The soundtrack to our lives

Watching the Michael Jackson memorial in bits and pieces in between work, I noticed that so many mentioned his songs as the “music they grew up to”. And it made me think of two things:

First, I’ve always said the music you listen to is the soundtrack to your life. But thinking about it today, I realized that as a musician I deal with that differently than maybe a lot of non-musicians. You might think key moments, and the songs that are associated with those times, are like “the song that was playing when I lost my virginity”, “my first slow dance”, “music from that summer by the pool”, “my wedding song”. Maybe. But for me, the key music always involves my being a musician – the first song I performed for a girl, the first song I wrote, the song I wrote when my father died.

Second, “the music I grew up to”. Because it transports you to a different time, a time of “innocence”. Because you don’t listen to music anymore? Because music changed and you never did? Because you just “don’t understand kids today and their music”? REALLY? The first record I ever heard was Elvis. The second, the Beatles. But those records don’t inform or make who I am any more than Bauhaus’ Bela Lugosi’s Dead (the first time I heard it) or Mozart’s Piano Sonata No. 4 or Keith Jarrett’s Koln Concert or James Brown Live at the Apollo.
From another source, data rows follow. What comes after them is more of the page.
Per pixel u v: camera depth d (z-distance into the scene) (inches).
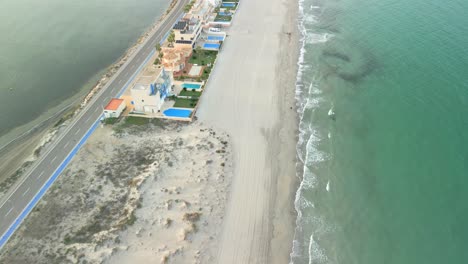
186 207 2568.9
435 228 2442.2
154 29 5255.9
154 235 2370.8
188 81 4060.0
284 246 2404.0
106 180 2795.3
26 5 6496.1
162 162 2925.7
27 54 4891.7
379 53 4409.5
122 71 4237.2
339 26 5196.9
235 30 5201.8
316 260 2320.4
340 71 4170.8
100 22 5826.8
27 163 3004.4
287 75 4173.2
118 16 6053.2
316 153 3110.2
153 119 3499.0
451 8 5280.5
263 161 3041.3
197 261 2263.8
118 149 3115.2
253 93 3878.0
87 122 3449.8
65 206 2583.7
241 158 3065.9
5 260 2234.3
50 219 2491.4
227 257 2322.8
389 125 3314.5
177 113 3563.0
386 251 2343.8
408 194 2689.5
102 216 2495.1
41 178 2837.1
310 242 2431.1
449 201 2603.3
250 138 3284.9
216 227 2496.3
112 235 2330.2
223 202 2674.7
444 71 3909.9
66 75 4439.0
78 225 2437.3
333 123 3422.7
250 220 2561.5
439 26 4810.5
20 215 2529.5
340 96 3772.1
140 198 2586.1
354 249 2375.7
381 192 2731.3
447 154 2955.2
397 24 5022.1
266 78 4128.9
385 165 2935.5
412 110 3442.4
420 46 4419.3
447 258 2261.3
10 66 4616.1
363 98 3698.3
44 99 4025.6
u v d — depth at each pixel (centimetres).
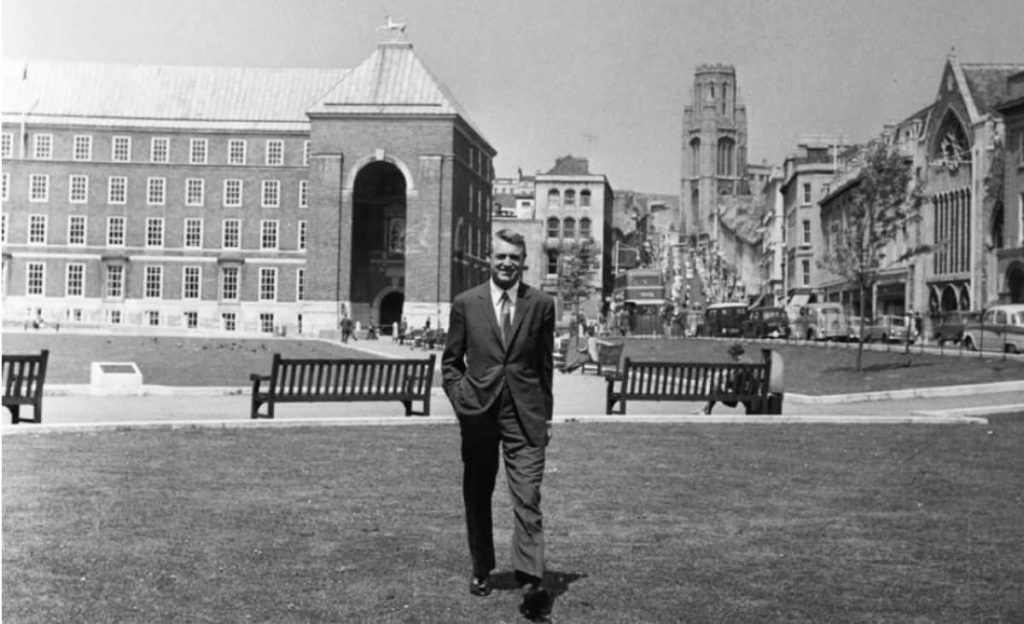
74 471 1273
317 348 5419
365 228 9419
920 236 7444
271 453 1466
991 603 773
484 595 780
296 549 907
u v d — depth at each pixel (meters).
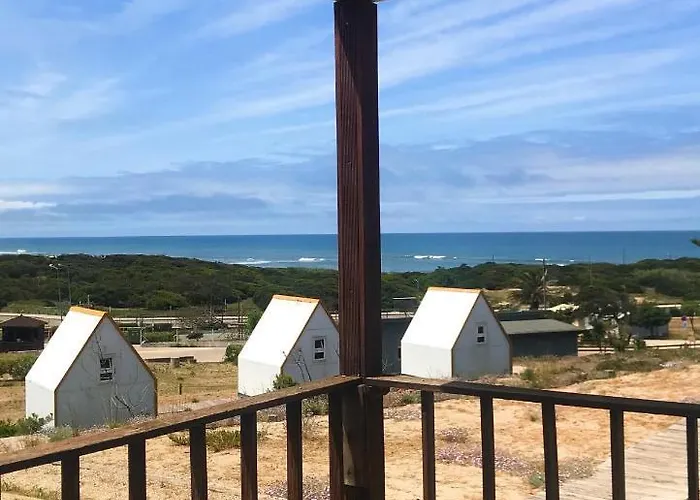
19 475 8.16
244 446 2.43
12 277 75.81
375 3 2.93
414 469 7.79
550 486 2.54
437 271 81.44
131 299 70.50
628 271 77.88
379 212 2.96
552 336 36.03
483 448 2.65
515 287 72.62
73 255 88.06
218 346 49.25
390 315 39.69
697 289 67.50
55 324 56.25
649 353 26.33
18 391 31.72
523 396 2.57
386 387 2.82
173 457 8.92
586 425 9.58
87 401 22.30
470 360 28.61
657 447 7.04
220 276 78.44
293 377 25.62
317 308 26.42
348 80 2.91
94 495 7.05
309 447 9.05
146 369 23.50
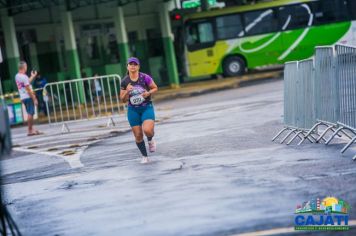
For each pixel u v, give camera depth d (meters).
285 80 16.02
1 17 35.00
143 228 8.45
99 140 20.05
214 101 29.83
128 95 13.71
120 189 11.35
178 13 42.84
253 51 42.25
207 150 14.81
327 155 12.50
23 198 11.88
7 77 35.81
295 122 15.19
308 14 42.44
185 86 41.47
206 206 9.24
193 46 42.28
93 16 42.16
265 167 11.86
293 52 42.59
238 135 16.80
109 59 42.94
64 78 39.91
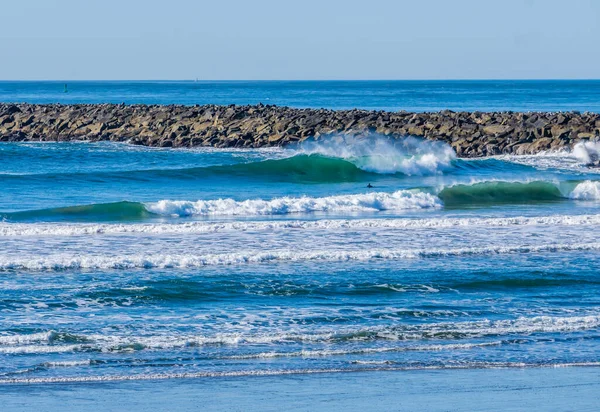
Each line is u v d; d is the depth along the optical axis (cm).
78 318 5391
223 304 5750
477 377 4484
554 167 15000
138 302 5766
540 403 4109
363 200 10394
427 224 8794
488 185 11619
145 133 19938
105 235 8131
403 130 18800
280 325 5303
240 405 4075
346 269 6675
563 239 8006
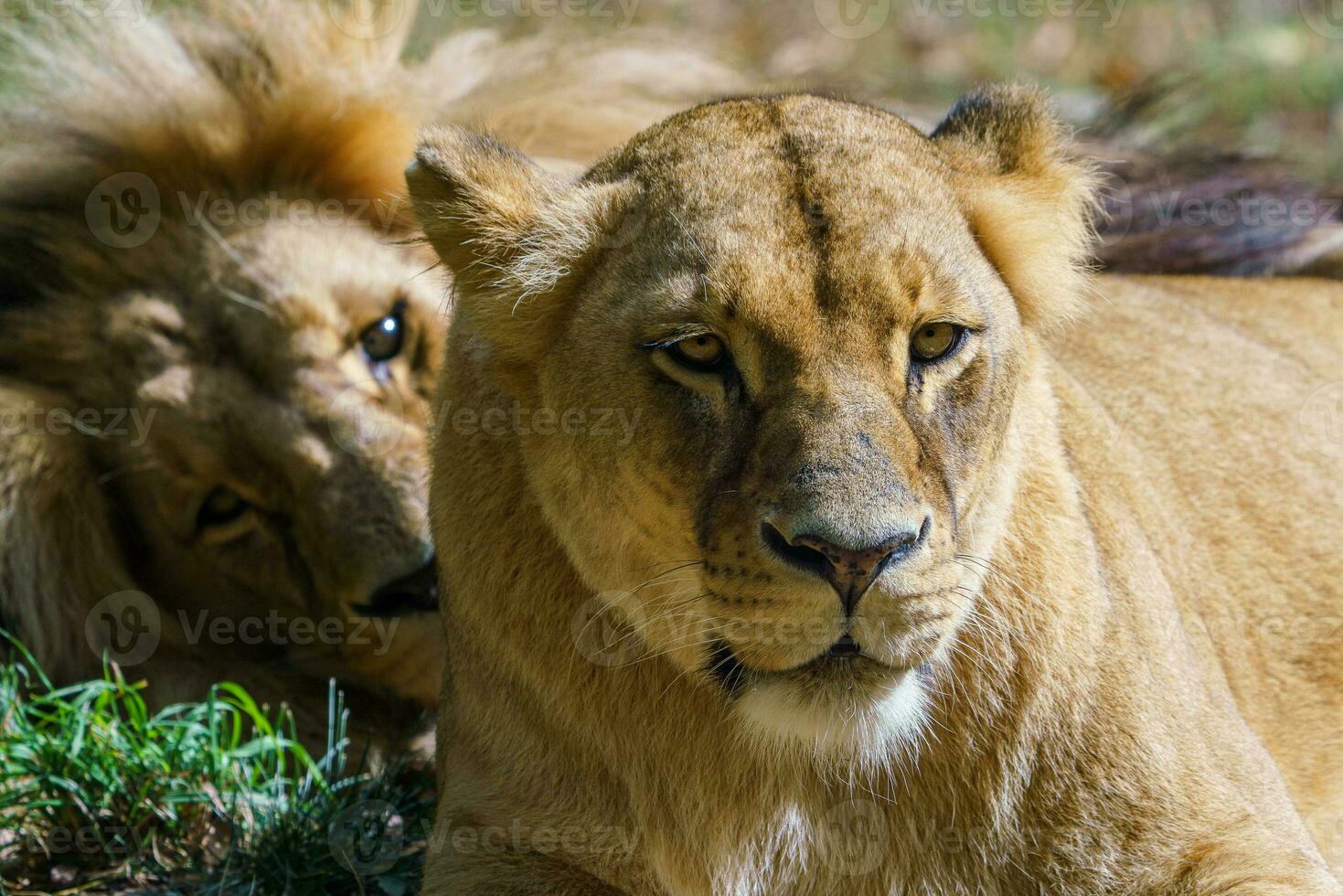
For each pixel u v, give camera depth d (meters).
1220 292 9.73
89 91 9.00
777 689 5.60
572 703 6.26
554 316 6.05
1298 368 9.05
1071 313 6.55
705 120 6.16
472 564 6.46
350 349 8.49
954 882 6.18
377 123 9.30
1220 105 15.55
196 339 8.48
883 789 6.15
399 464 8.14
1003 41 17.02
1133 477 7.37
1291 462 8.38
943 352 5.68
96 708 8.09
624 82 10.66
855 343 5.46
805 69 14.52
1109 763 6.06
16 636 8.72
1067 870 6.09
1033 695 6.05
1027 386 6.37
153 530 8.77
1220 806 6.16
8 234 8.95
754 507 5.36
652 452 5.66
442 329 8.79
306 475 8.14
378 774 8.17
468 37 10.53
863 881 6.24
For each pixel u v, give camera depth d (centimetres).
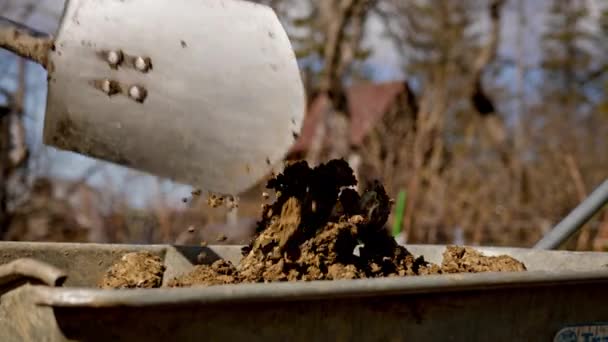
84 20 140
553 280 120
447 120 948
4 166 483
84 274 159
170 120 139
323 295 96
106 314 86
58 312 86
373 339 106
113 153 139
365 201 148
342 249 141
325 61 845
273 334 97
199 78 141
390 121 812
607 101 1087
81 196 507
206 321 92
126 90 140
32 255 152
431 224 671
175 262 170
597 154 882
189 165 138
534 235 715
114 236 505
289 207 142
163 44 142
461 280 109
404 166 733
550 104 1041
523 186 779
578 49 1166
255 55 141
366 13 881
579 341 130
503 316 120
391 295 106
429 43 1012
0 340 98
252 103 139
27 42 137
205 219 460
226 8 145
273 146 136
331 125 811
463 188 764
Unless the movie is over, or you’re in a constant state of flashback, the soundtrack (which has to play at the speed of now, or die) is constantly changing. It evolves, or your storyline (and your character) never do.

I’ve always hated nostalgia, “oldies” radio formats, and revival musicals (like Grease or High School Musical X, that dare to presume that anywhere near the majority of people had a positive experience in high school, regardless of the decade they attended). Like Satchel Paige once said, “don’t look back…something might be gaining on you.”

I think it was Chris Rock who said that the music that is the most important to you in your life, that you remember the most fondly, is whatever happened to be playing at the time you first had sex.

Is that true? Personally, no.

My soundtrack is on an entirely different level.